On the IAFF website, click on Health and Safety, then Redmond Symposium. Click on Wednesday and then Communication Workshop. There is a lot of information about digital set ups on the video that will explain a lot of the pitfalls of digital. In a nut shell, digital is not practical in the fireground setting and was actually not designed for its environment.

The sad part is, the Fire Service is at the mercy of the radio industry and we have to adapt their technology to work for us, instead of them developing technology to meet our needs.

Good luck,

Bryan Downie
Hey John,

First I have to say I live in a rural area in MIchigan. We have both 800MHz Digital Trunked (MPSCS Radio System) and a county VHF System. The 800MHz system does work statewide with 97% mobile coverage and about 95% portable coverage. Yes there are buildings and known areas we have poor signal in but we manage. Also we use a two radio protocol....When we are dispatched we talk to Dispatch via 800MHz and upon arrival on scene, only the IC is requiered to have an 800MHz to continue communications with them as needed. The IC and all FF'S on the fire scene use VHF tactical or fire ground channels for on-scene communications. Remeber "internal and external" communications networks from ICS and NIMS training? Also our policy is to use the 800MHz on long distance tanker shuttles on an alternate talk-group/channel. This could also be done for ICS Comms....possibilities are endless here. Does your FD our City, County have a Communications Plan or Tactical Interoperable Communicatins (TIC) Plan? Remember Interoperable Communications doesnt mean just one radio or one system.....It means truly what it says.....Using all applicable radios and systems to communicate in a planned and efficent fashion. Why throw something away that works?? But if you can enhance your network even in just ICS formatting.....Then add to it....make them work together via a plan for true Interoperablity.
Hey John

I started a communications group a while back.
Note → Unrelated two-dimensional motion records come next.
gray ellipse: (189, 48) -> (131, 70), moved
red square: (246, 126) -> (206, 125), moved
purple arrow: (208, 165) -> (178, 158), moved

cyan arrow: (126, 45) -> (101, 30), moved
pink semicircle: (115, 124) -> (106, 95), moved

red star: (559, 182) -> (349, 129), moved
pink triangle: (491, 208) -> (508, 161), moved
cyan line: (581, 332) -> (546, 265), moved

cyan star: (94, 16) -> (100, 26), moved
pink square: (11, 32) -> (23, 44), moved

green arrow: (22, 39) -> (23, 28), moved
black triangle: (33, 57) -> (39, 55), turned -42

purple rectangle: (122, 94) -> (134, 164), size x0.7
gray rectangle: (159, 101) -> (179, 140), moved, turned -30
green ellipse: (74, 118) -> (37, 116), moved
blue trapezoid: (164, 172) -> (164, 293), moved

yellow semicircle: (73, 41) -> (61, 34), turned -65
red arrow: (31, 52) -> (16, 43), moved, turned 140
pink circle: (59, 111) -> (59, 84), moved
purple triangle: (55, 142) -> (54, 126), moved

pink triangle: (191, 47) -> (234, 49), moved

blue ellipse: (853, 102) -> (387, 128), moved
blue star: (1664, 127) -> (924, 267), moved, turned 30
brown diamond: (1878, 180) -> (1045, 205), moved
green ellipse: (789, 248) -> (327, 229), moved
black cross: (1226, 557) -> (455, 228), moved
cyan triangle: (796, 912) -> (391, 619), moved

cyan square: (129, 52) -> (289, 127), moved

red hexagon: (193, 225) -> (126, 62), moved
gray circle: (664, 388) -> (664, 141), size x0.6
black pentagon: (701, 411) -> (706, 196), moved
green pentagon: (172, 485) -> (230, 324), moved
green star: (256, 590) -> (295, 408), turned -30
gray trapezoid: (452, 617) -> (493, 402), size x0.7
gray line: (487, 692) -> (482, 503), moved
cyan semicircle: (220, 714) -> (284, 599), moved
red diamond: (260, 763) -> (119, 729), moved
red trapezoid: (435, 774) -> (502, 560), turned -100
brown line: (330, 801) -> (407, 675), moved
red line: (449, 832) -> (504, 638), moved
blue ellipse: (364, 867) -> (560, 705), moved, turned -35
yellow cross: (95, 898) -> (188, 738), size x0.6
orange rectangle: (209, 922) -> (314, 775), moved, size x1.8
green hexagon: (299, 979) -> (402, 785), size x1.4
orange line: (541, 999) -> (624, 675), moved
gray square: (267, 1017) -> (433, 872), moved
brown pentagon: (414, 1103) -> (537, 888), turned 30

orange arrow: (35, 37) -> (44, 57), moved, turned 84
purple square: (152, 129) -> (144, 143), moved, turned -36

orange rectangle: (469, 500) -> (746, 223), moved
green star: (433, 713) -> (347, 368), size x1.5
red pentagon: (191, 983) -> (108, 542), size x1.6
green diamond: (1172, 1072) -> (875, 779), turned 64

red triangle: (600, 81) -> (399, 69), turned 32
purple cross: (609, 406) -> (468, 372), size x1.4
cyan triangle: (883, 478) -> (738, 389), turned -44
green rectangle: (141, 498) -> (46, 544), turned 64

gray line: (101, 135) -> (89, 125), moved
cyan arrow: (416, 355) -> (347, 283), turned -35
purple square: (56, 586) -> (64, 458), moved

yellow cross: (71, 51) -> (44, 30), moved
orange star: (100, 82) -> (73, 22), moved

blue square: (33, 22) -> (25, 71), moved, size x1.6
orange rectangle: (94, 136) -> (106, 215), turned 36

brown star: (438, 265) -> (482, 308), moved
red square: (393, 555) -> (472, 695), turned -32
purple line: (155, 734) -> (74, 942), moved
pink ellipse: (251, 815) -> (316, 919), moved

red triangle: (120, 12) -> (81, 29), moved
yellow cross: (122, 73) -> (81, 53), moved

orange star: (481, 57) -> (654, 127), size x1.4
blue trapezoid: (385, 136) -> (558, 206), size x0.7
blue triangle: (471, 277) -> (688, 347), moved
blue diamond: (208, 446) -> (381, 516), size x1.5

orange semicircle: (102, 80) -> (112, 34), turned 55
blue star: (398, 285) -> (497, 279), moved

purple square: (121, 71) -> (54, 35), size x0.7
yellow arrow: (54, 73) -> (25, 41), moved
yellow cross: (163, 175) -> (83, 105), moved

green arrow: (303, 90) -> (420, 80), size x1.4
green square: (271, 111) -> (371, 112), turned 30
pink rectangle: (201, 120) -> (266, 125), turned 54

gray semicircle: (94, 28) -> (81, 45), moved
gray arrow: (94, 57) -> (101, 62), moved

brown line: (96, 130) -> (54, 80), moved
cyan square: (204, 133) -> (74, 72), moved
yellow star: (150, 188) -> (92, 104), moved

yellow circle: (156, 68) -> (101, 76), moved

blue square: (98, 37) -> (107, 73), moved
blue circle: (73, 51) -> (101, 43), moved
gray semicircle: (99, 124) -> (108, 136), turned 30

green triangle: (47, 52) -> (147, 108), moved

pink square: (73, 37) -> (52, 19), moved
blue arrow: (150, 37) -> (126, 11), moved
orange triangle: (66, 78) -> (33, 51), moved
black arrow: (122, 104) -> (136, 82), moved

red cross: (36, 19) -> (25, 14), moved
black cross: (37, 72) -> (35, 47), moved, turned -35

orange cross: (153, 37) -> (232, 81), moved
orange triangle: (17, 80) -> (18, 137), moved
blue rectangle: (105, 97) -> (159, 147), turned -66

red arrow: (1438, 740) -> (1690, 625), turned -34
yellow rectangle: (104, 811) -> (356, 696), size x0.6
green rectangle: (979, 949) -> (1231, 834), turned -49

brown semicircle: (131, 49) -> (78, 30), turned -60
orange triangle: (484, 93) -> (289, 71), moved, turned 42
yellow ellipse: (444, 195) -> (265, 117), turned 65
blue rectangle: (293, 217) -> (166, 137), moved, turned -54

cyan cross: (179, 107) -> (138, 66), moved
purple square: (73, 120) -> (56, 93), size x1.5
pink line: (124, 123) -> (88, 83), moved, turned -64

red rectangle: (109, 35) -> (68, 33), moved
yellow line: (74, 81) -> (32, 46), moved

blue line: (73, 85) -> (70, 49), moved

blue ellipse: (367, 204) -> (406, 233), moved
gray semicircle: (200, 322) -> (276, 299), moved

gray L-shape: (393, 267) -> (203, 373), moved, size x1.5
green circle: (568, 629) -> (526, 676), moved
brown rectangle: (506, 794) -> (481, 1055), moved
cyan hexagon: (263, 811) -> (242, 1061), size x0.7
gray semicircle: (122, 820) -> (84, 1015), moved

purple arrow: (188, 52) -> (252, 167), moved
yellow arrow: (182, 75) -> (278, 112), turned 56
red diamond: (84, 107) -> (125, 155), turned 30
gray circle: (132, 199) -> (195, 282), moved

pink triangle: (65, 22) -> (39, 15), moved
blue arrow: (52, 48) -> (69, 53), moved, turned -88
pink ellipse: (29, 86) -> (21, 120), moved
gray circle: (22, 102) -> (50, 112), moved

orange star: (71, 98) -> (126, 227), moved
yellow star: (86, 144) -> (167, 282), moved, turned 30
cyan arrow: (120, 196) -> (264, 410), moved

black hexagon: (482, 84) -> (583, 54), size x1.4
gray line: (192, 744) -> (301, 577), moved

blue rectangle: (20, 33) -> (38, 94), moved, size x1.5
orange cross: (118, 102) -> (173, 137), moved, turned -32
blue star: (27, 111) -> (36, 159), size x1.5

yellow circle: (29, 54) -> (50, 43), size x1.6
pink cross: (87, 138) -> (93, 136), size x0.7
There may be some discussions in that group that will help you in your quest.
Post the link. Is it on FIRE ENGINEERING? Thanks John
Yes its on this site. Communications is the name. It has a picture of a handheld radio as the icon.
Regardless of the bandwidth, NFPA 1221 requires all communication in the IDLH atmosphere/"hot zone" (inside a burning a building) to be on a simplex system. This means a single non-repeatered frequency that is the same for both transmitting and receiving. I have found that very few 800 systems use a simplex fireground freq. Whether you are repeatered the old fashion way or part of a trunked system the signal from the portable radio must travel to an antenna on a tower/structure, be processed by the equipment and rebroadcast before anyone else will hear it. So, if you are in the basement, in trouble and have a weak battery good luck. With digital it's all or nothing as opposed to analog which will give something. SInce at this time multiple band portables that are P25 compliant are either unavailable ro cost prohibitive using two radios seems to be the only option.
That is great information, I didn't know about NFPA 1221. How long has the NFPA standard stated that?
More than a dozen years.
That concerns me Drew. I wonder how many departments have allowed this to slip through? We do have "Direct Channels" which if memory serves, are simplex channels, but they are considered options that are to be used only for temporary instances.